> Selected text
[Start of Attachment]
That’s enough drug war rant for tonight. I’m tired and fresh out of crack. The last part of this trilogy will address the immorality of the War on Drugs, from a personal experience perspective.
I know you’re waiting with baited breath...


Jackie said...

Nice job Cy. You are a formidable opponent. Loves it! Props to us and our fabulousness for picking difficult sides of controversial issues.

I raise my cosmopolitan to your blogging excellence.

Work it!

VegasGustan said...

Very good points indeed. Well written and quite articulate.

I think that privately-owned companies still should have SOME rights to drug testing though. I am not sure where to draw the line, but there should be one. Their are companies now that have legally fired people for something as simple as smoking, due to the health dangers and drastic increase insurance rates. Maybe I am just biased since my mother-in-law owns the company I work for and I have a vested interest to see it well ran.

hofzinser said...

This really comes down to what is the role of government in our society.

It should protect our borders from outside invasion.

It should represent our interests overseas.

It should have a structure to resolve disputes (court).

It should have laws in place for crimes with victims.

This means no federal drug laws.
This means no federal prostitution laws.
This means no federal income taxes.
This means no federal social programs like social security, welfare, unemployment, FEMA, etc.
The less things the feds have power over the better.

Let the states and locals dictate the laws for their juristiction. Our country is too diverse to handle federal-level programs.

You are spot-on dweller in the lair. Nicely done.
[End of Attachment]
Chart-based quiz items:
[Start of Attachment]
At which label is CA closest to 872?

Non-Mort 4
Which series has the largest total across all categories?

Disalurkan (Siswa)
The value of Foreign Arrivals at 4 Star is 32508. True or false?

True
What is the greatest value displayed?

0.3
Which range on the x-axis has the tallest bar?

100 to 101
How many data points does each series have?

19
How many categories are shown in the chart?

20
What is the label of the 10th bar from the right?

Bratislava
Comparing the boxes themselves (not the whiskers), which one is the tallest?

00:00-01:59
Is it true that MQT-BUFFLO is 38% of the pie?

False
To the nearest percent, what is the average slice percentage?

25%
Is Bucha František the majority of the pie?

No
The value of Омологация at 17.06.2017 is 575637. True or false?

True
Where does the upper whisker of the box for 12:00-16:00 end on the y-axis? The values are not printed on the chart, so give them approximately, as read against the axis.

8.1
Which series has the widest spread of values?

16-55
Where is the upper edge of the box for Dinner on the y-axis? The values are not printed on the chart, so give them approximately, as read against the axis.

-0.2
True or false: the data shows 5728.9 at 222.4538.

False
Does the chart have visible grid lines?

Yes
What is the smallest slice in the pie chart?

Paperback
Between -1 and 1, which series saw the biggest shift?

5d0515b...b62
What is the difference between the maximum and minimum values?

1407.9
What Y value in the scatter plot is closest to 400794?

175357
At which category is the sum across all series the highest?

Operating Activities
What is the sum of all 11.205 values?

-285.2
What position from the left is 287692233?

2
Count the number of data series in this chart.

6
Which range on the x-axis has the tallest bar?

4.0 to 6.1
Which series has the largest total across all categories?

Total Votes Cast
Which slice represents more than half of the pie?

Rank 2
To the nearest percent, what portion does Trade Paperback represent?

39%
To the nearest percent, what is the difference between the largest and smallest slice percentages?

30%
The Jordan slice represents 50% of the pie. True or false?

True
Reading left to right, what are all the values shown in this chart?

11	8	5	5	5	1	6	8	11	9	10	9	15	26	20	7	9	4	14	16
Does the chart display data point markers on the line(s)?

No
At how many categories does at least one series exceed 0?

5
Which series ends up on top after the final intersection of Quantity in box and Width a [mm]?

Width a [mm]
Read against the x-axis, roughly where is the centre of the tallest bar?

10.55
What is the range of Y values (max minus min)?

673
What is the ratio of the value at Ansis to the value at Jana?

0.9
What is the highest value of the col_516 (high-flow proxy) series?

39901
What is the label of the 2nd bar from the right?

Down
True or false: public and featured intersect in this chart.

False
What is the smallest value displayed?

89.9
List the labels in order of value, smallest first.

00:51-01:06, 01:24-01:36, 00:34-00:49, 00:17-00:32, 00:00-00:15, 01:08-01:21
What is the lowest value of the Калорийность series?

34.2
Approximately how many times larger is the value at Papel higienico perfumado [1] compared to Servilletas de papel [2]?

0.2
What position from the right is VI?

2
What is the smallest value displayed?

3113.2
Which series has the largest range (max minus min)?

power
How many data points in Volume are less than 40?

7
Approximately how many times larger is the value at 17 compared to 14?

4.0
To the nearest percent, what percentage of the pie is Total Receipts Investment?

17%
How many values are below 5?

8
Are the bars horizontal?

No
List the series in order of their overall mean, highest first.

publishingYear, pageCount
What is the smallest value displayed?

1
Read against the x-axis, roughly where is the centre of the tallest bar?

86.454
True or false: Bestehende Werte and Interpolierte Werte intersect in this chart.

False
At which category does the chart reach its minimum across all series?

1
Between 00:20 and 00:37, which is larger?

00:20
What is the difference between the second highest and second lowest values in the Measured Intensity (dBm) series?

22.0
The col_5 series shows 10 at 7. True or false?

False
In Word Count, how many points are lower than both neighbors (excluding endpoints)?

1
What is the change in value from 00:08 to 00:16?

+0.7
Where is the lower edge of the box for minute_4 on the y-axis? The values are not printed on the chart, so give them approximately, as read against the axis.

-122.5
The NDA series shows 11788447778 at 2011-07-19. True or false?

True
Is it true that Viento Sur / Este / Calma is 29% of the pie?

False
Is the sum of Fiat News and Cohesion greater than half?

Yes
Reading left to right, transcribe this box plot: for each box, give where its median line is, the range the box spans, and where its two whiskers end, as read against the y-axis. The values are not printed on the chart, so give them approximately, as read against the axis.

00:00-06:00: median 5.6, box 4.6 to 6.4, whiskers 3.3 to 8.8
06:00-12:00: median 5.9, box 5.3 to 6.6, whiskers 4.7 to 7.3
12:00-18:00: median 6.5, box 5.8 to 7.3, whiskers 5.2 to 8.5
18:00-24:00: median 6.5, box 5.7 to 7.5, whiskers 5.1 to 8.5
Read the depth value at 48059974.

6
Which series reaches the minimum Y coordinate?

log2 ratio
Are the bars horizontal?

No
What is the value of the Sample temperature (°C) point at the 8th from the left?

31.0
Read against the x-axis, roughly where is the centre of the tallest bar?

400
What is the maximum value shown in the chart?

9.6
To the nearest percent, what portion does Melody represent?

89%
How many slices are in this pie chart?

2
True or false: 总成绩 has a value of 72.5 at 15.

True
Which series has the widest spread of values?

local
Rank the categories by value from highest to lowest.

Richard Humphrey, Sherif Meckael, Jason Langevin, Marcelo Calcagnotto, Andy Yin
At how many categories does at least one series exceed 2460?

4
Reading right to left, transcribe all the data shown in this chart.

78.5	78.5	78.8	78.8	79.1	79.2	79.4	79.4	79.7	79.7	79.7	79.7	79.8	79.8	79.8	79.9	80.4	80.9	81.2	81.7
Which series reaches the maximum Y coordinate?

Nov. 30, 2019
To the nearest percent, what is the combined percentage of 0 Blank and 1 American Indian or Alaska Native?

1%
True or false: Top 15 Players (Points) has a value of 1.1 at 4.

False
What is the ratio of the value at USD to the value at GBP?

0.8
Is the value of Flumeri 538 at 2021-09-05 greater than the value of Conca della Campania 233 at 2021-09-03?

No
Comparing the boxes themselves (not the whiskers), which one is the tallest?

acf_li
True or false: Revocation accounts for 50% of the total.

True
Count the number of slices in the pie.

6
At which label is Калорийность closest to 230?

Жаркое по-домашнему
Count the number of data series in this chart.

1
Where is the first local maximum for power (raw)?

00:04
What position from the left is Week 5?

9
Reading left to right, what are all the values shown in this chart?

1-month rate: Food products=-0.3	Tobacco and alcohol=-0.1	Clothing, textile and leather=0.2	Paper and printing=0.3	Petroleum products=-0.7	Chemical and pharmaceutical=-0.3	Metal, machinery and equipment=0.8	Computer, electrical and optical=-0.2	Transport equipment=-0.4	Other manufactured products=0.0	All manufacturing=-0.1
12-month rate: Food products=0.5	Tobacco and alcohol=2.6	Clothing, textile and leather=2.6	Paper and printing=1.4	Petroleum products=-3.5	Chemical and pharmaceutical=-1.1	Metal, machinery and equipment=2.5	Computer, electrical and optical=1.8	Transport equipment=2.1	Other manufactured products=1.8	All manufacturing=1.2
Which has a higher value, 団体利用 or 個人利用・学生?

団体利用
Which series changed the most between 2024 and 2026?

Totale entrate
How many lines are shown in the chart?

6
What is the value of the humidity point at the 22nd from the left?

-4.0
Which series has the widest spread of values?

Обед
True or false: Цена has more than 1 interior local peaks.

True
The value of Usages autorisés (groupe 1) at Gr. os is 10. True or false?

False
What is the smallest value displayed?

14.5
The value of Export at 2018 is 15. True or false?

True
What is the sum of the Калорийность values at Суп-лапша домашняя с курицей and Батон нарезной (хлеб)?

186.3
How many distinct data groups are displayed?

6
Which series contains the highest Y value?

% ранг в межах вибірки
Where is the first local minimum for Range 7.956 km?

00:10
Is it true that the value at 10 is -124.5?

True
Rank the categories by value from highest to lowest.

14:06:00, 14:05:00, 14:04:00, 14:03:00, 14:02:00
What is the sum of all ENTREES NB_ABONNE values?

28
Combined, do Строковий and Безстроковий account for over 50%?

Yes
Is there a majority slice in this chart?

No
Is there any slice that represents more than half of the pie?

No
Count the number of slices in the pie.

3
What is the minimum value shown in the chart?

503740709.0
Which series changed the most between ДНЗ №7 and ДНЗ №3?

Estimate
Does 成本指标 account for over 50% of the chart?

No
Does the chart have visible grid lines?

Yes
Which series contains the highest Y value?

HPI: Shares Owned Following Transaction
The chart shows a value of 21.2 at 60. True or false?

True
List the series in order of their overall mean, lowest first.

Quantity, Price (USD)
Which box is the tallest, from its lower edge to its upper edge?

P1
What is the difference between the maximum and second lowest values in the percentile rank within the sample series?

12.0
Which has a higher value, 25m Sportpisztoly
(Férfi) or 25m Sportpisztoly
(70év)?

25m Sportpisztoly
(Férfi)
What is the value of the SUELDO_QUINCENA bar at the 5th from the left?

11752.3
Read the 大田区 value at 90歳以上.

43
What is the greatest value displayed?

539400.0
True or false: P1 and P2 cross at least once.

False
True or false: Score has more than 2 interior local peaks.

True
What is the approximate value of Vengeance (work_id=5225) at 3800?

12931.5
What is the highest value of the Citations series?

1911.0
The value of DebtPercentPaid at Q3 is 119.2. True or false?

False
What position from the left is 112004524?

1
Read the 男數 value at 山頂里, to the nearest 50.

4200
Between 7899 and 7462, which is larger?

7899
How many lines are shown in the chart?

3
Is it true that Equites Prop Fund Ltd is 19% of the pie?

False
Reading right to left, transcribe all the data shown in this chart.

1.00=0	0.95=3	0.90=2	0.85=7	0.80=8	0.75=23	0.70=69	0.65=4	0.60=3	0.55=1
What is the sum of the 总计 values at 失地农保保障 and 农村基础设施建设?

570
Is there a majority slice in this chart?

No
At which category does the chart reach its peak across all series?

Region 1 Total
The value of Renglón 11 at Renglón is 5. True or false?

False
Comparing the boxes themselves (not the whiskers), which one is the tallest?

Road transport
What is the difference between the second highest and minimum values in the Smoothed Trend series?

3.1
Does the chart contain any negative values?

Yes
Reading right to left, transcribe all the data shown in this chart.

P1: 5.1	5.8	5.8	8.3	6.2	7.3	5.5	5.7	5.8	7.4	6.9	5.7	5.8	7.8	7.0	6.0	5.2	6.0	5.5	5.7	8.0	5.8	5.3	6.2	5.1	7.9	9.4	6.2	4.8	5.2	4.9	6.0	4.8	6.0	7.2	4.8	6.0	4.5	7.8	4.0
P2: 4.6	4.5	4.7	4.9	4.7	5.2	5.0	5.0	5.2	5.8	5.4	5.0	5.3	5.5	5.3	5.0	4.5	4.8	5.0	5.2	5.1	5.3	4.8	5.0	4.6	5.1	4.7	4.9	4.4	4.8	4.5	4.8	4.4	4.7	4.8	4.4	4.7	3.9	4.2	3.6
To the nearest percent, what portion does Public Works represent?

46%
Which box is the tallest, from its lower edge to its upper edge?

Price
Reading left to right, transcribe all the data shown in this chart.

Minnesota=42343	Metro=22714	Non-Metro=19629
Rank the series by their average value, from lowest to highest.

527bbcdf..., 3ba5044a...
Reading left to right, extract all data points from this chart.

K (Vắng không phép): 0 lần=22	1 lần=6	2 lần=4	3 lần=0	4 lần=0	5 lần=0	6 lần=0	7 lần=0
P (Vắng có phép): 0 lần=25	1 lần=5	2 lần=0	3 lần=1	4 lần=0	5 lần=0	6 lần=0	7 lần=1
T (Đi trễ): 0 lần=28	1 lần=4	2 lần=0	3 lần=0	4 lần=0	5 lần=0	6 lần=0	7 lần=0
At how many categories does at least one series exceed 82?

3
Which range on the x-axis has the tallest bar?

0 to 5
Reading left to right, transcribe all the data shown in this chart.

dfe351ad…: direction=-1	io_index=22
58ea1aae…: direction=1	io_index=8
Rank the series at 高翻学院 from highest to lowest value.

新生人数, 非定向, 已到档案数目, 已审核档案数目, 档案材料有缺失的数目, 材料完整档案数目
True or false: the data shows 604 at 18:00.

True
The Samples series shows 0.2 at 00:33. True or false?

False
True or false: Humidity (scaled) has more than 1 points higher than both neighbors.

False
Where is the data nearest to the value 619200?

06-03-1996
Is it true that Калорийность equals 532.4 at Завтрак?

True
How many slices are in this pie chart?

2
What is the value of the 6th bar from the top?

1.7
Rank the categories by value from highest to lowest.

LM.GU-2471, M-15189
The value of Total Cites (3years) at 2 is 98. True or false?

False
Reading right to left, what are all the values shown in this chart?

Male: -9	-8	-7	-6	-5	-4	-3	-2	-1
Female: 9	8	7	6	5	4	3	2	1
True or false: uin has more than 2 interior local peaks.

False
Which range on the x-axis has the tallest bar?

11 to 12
[End of Attachment]
> Exercise set
1. According to the drug war discussion, why should the states and locals dictate the laws for their jurisdiction rather than the federal government? Answer in one to three sentences.
2. Please return a passage from the drug war discussion word for word, beginning at the words "This really comes" and stopping after "federal income taxes.".

> Task-by-task results
1. The commenter hofzinser says the states and locals should make the laws because the country is too diverse to handle federal-level programs.

2.
This really comes down to what is the role of government in our society.

It should protect our borders from outside invasion.

It should represent our interests overseas.

It should have a structure to resolve disputes (court).

It should have laws in place for crimes with victims.

This means no federal drug laws.
This means no federal prostitution laws.
This means no federal income taxes.